Now I smash out Haskell code daily as the quickest way to end up with little binaries that just-work-if-they-compile. It took me a while to realise that the upside of all this formality/mathiness is that other people did the proofs so that you don't need to. I get to take for granted that a boolean is true or false (and not some brilliant third value!) and that (map f . map g) is (map (f . g)).
“A man is rich in proportion to the number of things which he can afford to let alone.” ― Henry David Thoreau, Walden or, Life in the Woods
If I have to do the proof, then as you say, it's probably harder and (in many cases) more error prone than if I didn't use a proof. If the language can do it for me, and I get the lack of errors without having to do the work (and without the chance of me making the mistakes)? Yeah, now we're talking. (Yes, I am aware that I still have to design the types to fit what the program is doing.)
If a tool introduces complexity, it has to make up for it by eliminating at least that much complexity somewhere else. If it doesn't, the tool isn't worth using.
As much as the concept blew me away when I first heard of it, I can't shake the feeling that the Curry-Howard correspondence is somehow mis-marketed as something that would immediately cater to programmers. The idea to encode propositions into types sounds enticing for programmers, because there are indeed a lot of cases where something needs to be conveyed that can't be conveyed using type systems (or other features) of common programming languages.
Examples include the famous "the caller of this function guarantees that the argument is a non-empty list" but also "the caller guarantees that the argument object has been properly locked against concurrent access before using the function".

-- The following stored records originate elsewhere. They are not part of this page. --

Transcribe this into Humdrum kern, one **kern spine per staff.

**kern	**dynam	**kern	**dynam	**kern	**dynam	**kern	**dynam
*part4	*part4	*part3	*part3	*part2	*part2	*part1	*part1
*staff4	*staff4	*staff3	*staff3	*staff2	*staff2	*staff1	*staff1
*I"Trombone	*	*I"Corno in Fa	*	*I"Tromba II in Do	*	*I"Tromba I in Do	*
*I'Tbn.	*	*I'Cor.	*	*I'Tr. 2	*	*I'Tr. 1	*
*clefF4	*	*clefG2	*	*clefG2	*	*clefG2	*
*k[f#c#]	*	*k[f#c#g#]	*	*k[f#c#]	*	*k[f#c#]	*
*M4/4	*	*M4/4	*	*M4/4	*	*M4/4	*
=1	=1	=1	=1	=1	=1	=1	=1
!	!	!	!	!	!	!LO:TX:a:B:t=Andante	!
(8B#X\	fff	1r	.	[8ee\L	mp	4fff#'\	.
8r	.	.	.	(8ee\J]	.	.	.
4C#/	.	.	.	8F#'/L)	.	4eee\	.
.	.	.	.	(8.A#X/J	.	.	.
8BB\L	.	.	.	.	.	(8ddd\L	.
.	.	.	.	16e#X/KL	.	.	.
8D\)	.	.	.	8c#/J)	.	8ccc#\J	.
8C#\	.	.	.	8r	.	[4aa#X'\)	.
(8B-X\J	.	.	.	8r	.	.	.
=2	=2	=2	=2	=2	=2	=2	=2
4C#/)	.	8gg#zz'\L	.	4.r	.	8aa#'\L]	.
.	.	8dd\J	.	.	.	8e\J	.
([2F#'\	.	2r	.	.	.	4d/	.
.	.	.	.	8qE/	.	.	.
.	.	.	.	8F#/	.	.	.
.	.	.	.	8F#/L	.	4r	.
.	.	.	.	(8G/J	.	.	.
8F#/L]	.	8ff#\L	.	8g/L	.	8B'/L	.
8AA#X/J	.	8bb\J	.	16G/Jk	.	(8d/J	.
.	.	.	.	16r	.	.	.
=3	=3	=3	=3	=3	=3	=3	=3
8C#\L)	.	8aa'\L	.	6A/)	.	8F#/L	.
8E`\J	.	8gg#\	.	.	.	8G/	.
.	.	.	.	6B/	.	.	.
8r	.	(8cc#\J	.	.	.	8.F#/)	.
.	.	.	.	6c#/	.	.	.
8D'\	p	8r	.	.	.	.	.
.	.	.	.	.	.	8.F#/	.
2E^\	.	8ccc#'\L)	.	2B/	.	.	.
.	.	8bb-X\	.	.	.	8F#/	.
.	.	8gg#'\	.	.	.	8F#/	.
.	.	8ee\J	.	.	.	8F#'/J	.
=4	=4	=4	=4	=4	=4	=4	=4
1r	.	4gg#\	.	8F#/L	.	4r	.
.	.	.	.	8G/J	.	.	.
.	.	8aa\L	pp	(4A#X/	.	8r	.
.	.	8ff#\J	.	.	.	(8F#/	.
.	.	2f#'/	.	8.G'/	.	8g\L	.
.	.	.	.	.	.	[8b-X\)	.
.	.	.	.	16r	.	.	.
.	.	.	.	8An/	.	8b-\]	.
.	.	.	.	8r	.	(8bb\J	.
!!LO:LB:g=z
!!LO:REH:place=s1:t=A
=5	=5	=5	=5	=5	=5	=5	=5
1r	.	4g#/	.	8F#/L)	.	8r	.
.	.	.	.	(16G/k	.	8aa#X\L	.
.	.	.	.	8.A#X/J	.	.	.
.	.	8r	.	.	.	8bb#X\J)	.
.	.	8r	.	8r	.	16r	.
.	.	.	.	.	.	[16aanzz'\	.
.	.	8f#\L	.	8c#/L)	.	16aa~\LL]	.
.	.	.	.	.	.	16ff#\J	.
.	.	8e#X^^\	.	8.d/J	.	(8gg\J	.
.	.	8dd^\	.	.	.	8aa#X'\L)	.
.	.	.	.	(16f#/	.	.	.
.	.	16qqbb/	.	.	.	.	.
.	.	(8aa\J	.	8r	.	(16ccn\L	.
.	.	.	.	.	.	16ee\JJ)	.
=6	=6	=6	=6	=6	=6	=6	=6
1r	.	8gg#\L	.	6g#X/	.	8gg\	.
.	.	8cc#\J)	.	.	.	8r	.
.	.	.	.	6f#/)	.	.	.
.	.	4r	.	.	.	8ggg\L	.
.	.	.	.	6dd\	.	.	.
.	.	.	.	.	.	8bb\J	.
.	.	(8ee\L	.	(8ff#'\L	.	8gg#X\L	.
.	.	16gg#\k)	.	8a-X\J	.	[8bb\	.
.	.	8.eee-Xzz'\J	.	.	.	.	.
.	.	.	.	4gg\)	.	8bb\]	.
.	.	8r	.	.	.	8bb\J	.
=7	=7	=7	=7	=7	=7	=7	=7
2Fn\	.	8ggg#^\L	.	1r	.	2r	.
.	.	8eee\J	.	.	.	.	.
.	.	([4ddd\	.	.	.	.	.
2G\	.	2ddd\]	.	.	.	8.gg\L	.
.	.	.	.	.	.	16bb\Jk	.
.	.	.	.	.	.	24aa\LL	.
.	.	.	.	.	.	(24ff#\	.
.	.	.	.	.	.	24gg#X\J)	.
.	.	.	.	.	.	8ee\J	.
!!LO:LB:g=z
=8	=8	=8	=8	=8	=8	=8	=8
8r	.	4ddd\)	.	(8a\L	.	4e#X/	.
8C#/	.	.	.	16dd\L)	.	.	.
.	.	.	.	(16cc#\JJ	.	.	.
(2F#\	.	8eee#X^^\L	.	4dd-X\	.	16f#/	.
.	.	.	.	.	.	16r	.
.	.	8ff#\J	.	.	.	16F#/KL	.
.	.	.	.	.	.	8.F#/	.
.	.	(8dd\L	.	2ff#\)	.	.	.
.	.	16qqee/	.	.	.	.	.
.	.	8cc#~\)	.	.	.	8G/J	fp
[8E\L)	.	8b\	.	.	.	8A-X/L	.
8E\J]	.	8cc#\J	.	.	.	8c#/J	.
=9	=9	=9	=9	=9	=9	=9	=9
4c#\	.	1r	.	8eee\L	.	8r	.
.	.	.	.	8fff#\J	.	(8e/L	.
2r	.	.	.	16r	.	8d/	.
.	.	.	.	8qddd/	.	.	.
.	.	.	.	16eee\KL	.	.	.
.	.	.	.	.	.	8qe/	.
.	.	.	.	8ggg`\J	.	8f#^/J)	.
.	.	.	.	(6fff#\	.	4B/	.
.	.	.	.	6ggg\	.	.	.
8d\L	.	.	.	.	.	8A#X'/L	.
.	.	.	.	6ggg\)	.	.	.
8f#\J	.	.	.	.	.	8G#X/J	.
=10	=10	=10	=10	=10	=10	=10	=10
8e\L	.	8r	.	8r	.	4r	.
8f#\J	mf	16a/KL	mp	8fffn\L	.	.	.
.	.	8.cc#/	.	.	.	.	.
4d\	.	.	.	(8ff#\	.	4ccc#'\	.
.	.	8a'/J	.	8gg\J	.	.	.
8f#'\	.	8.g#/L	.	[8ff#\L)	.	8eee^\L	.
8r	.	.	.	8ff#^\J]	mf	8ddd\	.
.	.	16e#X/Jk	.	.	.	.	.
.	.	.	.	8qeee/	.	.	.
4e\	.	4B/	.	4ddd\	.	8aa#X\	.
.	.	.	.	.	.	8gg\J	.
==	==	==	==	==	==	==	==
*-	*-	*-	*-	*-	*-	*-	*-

However, in my experience, the community is more interested in mathematics than in programming and I don't know if anybody is really working to provide propositions-as-types to mainstream programmers. This is certainly because it is hard enough to prove soundness of a strict functional programming language as Agda or Rocq, much more for anything imperative, stateful, "real-world", non-strict, non-pure, concurrent, ill-defined, you name it.
So, for me the promise of "showing programmers that what they do is actually mathematics" is not really kept as long as the definition of "programmer" is so narrow that it excludes the vast majority of people who define themselves as programmers.
What I'm trying to say: I wish there were more efforts to bring more powerful formal methods, especially as powerful as dependent types, to existing mainstream programming languages where they could be useful in an industrial context. Or at least try to come up with new programming languages that are more pragmatic and do not force the programmer into some narrow paradigm.
Am I wrong? I hope so :)
Programmers regularly do this stuff under various names/phrases. "Make illegal states unrepresentable", "parse, don't validate", "resource acquisition is initialization", etc. It's all about encoding the fact that your structure isn't just data, but also represents some proof of provenance that guarantees some property.